The code below will calculate all 201,000 distances.
## not run
## estimated run time ~ 7 hours
result <- sapply(1:length(sp.points), function(i)gDistance(sp.points[i],coast))
EDIT: OP's comment about the cores got me to thinking that this could be an instance where the improvement from parallelization might be worth the effort. So here is how you would run this (on Windows) using parallel processing.
library(foreach) # for foreach(...)
library(snow) # for makeCluster(...)
library(doSNOW) # for resisterDoSNOW(...)
cl <- makeCluster(4,type="SOCK") # create a 4-processor cluster
registerDoSNOW(cl) # register the cluster
get.dist.parallel <- function(n) {
foreach(i=1:n, .combine=c, .packages="rgeos", .inorder=TRUE,
.export=c("point.moll","coast.moll")) %dopar% gDistance(point.moll[i],coast.moll)
}
get.dist.seq <- function(n) sapply(1:n,function(i)gDistance(point.moll[i],coast.moll))
identical(get.dist.seq(10),get.dist.parallel(10)) # same result?
# [1] TRUE
library(microbenchmark) # run "benchmark"

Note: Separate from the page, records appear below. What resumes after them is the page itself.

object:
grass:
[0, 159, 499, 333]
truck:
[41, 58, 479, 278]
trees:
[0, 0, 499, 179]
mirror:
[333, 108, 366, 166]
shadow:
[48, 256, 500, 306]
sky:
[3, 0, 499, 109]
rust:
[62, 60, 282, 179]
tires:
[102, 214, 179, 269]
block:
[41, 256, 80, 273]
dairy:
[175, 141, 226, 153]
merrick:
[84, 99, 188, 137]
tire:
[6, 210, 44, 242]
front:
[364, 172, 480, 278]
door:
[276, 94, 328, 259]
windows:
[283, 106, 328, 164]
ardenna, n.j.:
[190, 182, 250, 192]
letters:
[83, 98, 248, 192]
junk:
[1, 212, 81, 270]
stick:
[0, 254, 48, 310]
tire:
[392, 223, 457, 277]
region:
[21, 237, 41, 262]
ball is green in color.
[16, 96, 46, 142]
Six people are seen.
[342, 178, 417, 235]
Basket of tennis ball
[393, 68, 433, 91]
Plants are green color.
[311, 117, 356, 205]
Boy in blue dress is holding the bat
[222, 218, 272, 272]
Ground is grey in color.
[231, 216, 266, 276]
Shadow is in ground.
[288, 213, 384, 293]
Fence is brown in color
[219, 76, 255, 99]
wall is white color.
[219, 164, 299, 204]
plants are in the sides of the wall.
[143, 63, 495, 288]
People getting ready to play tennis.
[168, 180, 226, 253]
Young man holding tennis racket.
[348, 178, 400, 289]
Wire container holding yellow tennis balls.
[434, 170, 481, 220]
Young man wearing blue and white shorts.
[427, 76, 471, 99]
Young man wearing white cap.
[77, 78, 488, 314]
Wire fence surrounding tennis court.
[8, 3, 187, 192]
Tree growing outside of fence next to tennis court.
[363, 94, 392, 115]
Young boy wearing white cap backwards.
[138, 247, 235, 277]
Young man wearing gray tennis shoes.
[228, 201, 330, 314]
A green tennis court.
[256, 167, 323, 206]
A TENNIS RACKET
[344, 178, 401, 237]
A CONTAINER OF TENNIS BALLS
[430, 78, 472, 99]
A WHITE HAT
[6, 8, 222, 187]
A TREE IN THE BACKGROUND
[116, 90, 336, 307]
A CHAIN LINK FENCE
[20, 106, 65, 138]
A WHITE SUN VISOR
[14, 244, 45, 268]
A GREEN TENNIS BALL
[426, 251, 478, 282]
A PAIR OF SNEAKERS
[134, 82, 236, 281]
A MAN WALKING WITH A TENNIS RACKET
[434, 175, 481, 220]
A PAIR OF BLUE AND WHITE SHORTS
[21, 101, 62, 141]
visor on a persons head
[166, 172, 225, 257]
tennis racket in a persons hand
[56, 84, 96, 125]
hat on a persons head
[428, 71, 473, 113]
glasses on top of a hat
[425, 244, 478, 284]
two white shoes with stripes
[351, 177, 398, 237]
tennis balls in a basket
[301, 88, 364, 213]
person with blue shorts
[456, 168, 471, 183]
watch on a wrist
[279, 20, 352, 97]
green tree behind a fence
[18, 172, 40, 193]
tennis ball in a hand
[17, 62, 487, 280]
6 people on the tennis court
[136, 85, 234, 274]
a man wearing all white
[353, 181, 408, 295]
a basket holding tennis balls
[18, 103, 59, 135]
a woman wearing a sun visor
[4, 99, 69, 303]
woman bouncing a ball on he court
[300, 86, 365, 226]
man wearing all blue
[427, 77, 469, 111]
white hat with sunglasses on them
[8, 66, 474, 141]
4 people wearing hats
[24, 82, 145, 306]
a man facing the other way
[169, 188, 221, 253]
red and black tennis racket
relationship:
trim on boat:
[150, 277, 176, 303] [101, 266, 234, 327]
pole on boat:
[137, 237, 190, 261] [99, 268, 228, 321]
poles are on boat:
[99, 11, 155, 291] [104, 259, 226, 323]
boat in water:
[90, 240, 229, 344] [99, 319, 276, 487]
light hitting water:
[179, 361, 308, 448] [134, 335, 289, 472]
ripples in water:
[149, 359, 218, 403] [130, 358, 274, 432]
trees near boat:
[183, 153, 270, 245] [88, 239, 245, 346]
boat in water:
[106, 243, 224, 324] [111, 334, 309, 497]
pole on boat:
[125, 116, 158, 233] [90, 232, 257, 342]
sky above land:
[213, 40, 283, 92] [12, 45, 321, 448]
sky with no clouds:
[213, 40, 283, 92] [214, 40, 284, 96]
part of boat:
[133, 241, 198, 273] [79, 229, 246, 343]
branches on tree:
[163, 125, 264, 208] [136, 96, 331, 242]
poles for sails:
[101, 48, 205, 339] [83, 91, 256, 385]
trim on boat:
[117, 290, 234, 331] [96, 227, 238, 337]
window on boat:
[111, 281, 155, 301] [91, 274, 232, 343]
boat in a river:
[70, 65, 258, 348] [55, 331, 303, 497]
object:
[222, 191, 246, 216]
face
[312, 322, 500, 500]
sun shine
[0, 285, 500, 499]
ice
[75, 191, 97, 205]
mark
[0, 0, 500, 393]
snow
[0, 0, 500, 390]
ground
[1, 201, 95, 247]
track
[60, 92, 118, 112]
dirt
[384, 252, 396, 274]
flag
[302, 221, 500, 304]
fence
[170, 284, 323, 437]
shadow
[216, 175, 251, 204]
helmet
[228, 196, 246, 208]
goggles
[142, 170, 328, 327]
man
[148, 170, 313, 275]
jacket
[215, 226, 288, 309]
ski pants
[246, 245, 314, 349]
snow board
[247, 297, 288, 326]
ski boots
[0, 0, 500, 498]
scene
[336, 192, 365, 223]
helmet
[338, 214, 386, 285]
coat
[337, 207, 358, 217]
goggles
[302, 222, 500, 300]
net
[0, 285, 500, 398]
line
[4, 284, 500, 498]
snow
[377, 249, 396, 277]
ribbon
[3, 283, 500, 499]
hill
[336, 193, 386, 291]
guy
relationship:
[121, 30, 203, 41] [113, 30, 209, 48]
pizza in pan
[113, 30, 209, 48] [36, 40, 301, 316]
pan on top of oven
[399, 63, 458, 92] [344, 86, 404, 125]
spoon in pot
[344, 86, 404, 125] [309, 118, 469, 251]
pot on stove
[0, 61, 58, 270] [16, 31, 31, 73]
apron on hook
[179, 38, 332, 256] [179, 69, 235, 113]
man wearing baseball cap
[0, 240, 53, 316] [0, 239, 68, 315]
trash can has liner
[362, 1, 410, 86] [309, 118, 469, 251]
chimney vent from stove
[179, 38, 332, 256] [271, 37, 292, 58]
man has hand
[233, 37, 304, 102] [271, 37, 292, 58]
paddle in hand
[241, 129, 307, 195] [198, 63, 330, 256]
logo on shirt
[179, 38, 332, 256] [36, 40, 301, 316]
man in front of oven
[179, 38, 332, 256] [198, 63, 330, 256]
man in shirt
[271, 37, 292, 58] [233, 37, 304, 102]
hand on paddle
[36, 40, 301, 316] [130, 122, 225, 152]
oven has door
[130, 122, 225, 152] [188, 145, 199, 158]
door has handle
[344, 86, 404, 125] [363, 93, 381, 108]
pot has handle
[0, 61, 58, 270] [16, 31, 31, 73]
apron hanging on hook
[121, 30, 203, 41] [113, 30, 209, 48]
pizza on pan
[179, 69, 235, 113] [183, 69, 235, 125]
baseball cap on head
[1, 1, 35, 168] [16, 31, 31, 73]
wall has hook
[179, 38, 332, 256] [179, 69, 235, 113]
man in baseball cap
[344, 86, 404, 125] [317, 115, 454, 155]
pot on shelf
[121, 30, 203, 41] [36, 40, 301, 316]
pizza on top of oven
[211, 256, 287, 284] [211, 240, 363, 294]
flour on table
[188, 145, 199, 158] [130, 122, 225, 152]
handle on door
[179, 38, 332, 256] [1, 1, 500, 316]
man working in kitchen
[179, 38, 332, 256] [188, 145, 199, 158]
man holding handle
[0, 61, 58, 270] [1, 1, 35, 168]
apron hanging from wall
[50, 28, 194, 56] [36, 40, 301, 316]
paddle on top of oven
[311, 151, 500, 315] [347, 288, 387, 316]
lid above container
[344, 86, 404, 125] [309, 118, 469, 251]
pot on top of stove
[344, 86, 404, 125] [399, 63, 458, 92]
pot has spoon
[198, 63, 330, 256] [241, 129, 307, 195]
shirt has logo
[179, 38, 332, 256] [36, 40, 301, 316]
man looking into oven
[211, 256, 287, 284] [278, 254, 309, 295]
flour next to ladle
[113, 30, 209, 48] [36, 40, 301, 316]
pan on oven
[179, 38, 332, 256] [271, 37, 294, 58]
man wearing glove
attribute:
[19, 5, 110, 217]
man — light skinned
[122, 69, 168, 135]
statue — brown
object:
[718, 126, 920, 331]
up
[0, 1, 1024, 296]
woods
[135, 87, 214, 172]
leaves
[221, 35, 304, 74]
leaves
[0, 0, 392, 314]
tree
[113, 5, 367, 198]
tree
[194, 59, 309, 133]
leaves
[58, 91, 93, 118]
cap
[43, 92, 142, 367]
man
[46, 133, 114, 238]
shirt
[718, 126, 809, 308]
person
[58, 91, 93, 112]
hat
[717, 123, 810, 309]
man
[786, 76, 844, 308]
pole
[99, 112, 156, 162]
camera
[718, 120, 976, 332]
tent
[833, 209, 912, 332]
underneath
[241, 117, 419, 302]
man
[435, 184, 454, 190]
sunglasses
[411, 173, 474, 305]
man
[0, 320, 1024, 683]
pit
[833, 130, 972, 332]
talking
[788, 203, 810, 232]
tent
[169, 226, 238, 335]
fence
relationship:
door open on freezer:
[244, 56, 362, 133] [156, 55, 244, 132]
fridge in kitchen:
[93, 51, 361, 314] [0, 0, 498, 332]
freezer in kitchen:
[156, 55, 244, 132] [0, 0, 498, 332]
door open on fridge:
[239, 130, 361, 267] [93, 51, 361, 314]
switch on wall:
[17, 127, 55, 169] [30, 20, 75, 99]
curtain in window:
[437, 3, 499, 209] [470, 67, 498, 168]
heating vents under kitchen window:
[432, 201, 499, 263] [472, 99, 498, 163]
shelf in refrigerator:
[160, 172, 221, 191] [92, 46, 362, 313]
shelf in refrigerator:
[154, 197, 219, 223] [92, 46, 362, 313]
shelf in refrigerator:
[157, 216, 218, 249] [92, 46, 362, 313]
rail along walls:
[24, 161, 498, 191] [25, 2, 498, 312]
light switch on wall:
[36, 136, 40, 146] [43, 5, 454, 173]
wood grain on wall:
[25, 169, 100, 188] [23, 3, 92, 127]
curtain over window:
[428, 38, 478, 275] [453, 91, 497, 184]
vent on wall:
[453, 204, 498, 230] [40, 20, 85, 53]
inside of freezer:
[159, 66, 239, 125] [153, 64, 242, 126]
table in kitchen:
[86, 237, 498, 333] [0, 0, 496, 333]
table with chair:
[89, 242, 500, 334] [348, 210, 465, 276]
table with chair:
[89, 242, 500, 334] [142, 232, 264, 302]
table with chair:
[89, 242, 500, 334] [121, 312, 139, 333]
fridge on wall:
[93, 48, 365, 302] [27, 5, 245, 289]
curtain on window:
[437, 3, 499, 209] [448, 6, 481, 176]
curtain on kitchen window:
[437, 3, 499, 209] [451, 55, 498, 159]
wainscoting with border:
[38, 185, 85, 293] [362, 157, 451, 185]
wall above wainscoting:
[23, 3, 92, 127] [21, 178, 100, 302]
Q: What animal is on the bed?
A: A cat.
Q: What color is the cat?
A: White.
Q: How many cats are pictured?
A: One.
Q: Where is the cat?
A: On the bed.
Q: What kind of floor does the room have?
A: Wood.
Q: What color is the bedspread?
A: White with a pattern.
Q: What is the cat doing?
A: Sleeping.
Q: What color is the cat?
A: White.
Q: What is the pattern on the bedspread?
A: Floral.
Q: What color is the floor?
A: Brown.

microbenchmark(get.dist.seq(1000),get.dist.parallel(1000),times=1)
# Unit: seconds
# expr min lq mean median uq max neval
# get.dist.seq(1000) 140.19895 140.19895 140.19895 140.19895 140.19895 140.19895 1
# get.dist.parallel(1000) 50.71218 50.71218 50.71218 50.71218 50.71218 50.71218 1
Using 4 cores improves processing speed by about a factor of 3. So, since 1000 distances takes about a minute, 100,000 should take a little less than 2 hours.
Note that using times=1
is an abuse of microbenchmark(...)
really, as the whole point is to run the process multiple times and average the results, but I just didn't have the patience.